Ban of Croatia from 1860 to 1867

Baron Josip Šokčević (Joseph Freiherr von Sokcsevits; 7 March 1811 – 16 November 1896) was a Croatian lieutenant marshal in the Austro-Hungarian Army who served as the ban of Croatia and as the governor of the Voivodeship of Serbia and Temes Banat.

==Biography==
===Early life===
He was born in the town of Vinkovci in Slavonia (a historical land and nowadays a geographical region in Croatia). After studying in his birth-town he went to a military academy in 1823 and graduated with honours in 1830.

===Career===
His career was going very steeply, starting from the rank of ensign, he was promoted to the rank of colonel in the summer of 1848. He commanded the 37th infantry regiment of Lviv that consisted mainly of Hungarians. With the regiment he besieged and conquered Venice, crushing the Italian revolution against the Austrian Empire.

===Promotion===
At 30 he received the rank of major-general and at 46 he became a lieutenant marshal. Then he was transferred from the Slavonian military border to the Supreme military command in Graz. When the Croatian ban and baron Josip Jelačić became ill, Josip Šokčević was appointed the deputy of the ban by the Emperor Franz Joseph I and sent to Zagreb. Later he became the military commander of the Banatian headquarters in Timișoara. In 1860 he was exalted into the class of the Austrian baron, and was appointed as the governor of the Voivodeship of Serbia and Temes Banat.
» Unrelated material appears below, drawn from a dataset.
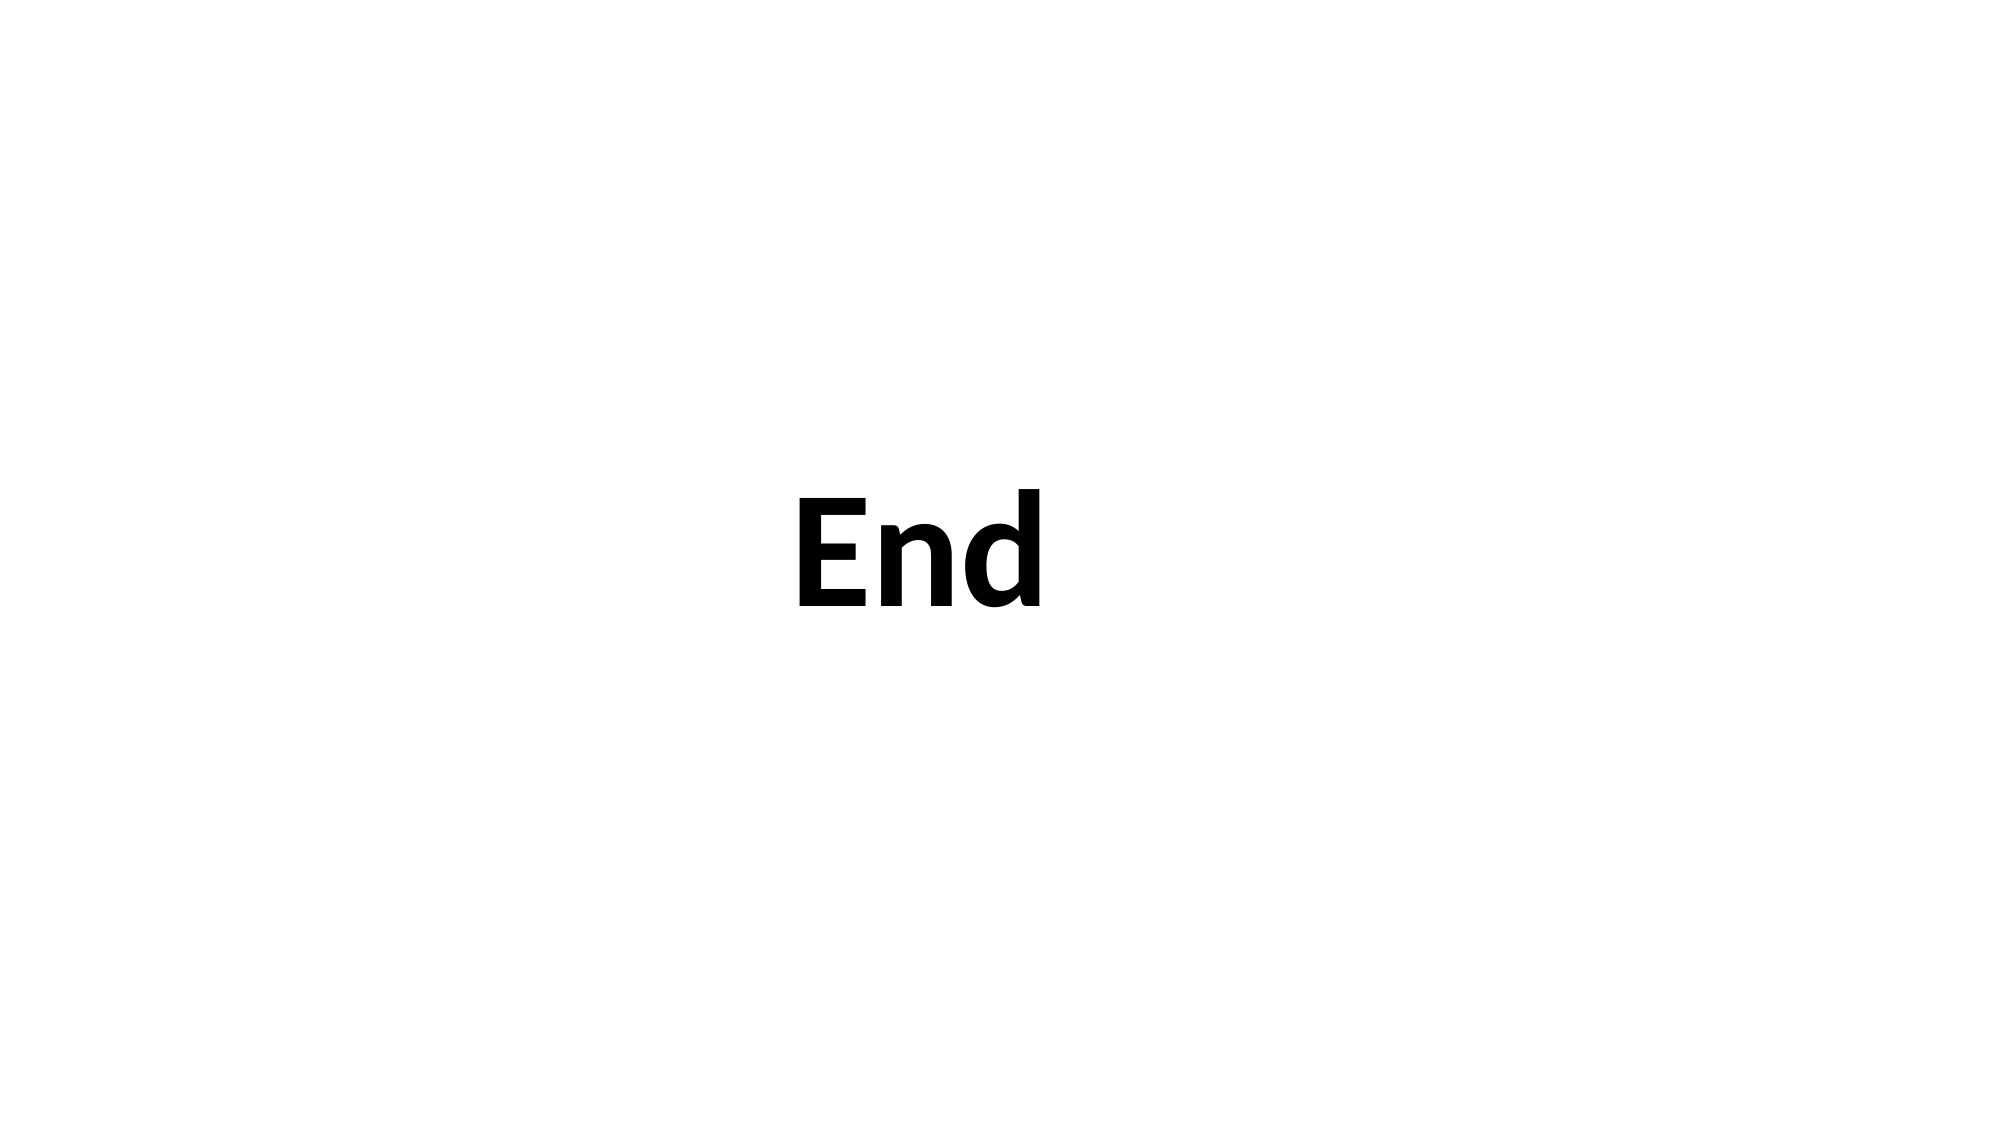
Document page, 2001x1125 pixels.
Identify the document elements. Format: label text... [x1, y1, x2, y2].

text_box End [775, 432, 1189, 648]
In the summer of 1860 the Emperor appointed him as the Croatian ban on the advice of the Bishop of Bosnia and Syrmia, Josip Juraj Strossmayer. 1860 was an important year in Habsburg politics, as the Emperor ended the neo-absolutist policies of interior minister Bach.
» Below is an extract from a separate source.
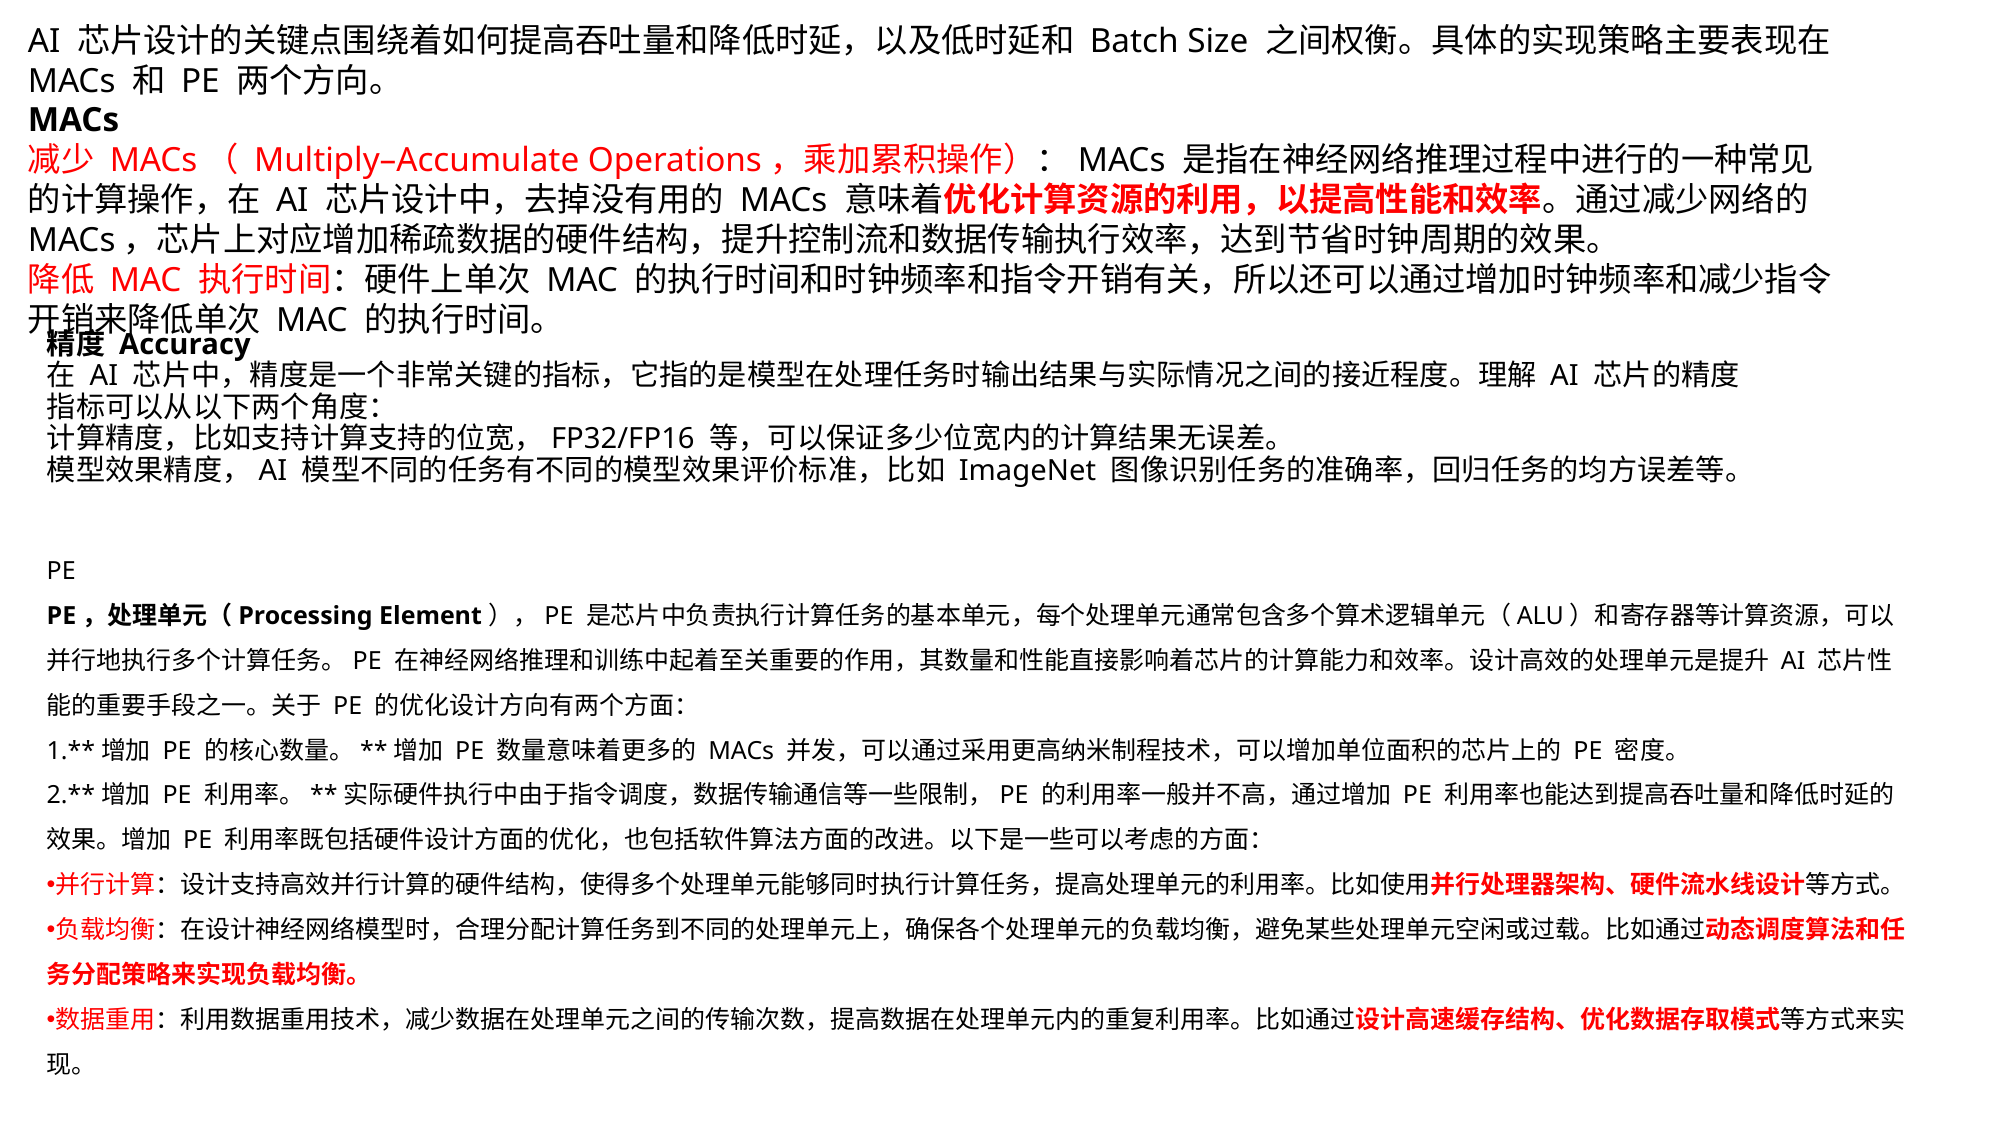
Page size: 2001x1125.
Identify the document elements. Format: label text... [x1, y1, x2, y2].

text_box PE PE，处理单元（Processing Element），PE 是芯片中负责执行计算任务的基本单元，每个处理单元通常包含多个算术逻辑单元（ALU）和寄存器等计算资源，可以并行地执行多个计算任务。PE 在神经网络推理和训练中起着至关重要的作用，其数量和性能直接影响着芯片的计算能力和效率。设计高效的处理单元是提升 AI 芯片性能的重要手段之一。关于 PE 的优化设计方向有两个方面： **增加 PE 的核心数量。**增加 PE 数量意味着更多的 MACs 并发，可以通过采用更高纳米制程技术，可以增加单位面积的芯片上的 PE 密度。 **增加 PE 利用率。**实际硬件执行中由于指令调度，数据传输通信等一些限制，PE 的利用率一般并不高，通过增加 PE 利用率也能达到提高吞吐量和降低时延的效果。增加 PE 利用率既包括硬件设计方面的优化，也包括软件算法方面的改进。以下是一些可以考虑的方面： 并行计算：设计支持高效并行计算的硬件结构，使得多个处理单元能够同时执行计算任务，提高处理单元的利用率。比如使用并行处理器架构、硬件流水线设计等方式。 负载均衡：在设计神经网络模型时，合理分配计算任务到不同的处理单元上，确保各个处理单元的负载均衡，避免某些处理单元空闲或过载。比如通过动态调度算法和任务分配策略来实现负载均衡。 数据重用：利用数据重用技术，减少数据在处理单元之间的传输次数，提高数据在处理单元内的重复利用率。比如通过设计高速缓存结构、优化数据存取模式等方式来实现。 [31, 532, 1921, 1086]
text_box AI 芯片设计的关键点围绕着如何提高吞吐量和降低时延，以及低时延和 Batch Size 之间权衡。具体的实现策略主要表现在 MACs 和 PE 两个方向。 MACs 减少 MACs（ Multiply–Accumulate Operations，乘加累积操作）：MACs 是指在神经网络推理过程中进行的一种常见的计算操作，在 AI 芯片设计中，去掉没有用的 MACs 意味着优化计算资源的利用，以提高性能和效率。通过减少网络的 MACs，芯片上对应增加稀疏数据的硬件结构，提升控制流和数据传输执行效率，达到节省时钟周期的效果。 降低 MAC 执行时间：硬件上单次 MAC 的执行时间和时钟频率和指令开销有关，所以还可以通过增加时钟频率和减少指令开销来降低单次 MAC 的执行时间。 [13, 11, 1854, 346]
title 精度 Accuracy 在 AI 芯片中，精度是一个非常关键的指标，它指的是模型在处理任务时输出结果与实际情况之间的接近程度。理解 AI 芯片的精度指标可以从以下两个角度： 计算精度，比如支持计算支持的位宽，FP32/FP16 等，可以保证多少位宽内的计算结果无误差。 模型效果精度，AI 模型不同的任务有不同的模型效果评价标准，比如 ImageNet 图像识别任务的准确率，回归任务的均方误差等。 [31, 367, 1757, 516]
On the basis of the imperial October diploma, Šokčević convened the Conference of the Bandom that issued new electoral laws for Croatia and gave suggestions on the reorganization of the Habsburg Monarchy. Croatian demands were the same as the peoples demands of 1848, these being a united Croatia and a federative monarchy.

===Political changes===
In the spirit of democratization, in the entire Monarchy and in Croatia, old political parties were restored. This was short lived, because the Emperor changed his policy in 1861 when he issued the Februarial patent which diminished the power of all of the parliaments in the lands of the Empire. During his mandate, ban Šokčević proposed the railroad between Vukovar, Zagreb and Rijeka. In 1864 the first annual Dalmatian, Slavonian and Croatian business exhibition was organized.

===Resignation===
In 1866 Austria lost its war with Prussia, ending Austria's dominance over the German states. The entire monarchy was in a state of crisis. The Austrians and Hungarians reached the Austro-Hungarian Compromise of 1867, which forced Croatia to reach its own compromise with the Kingdom of Hungary. Ban Šokčević thought that he was deceived by the Austrians and thus resigned from his position on 27 June 1867. He retired from military command duties and from public and political life. He moved to Graz and later Vienna, where he died in near-obscurity.

===Death===
In 2002 his remains were transferred to his birthtown of Vinkovci and buried in the tomb chapel of Saint Magdalene that was built at the request of his mother Elisabeth.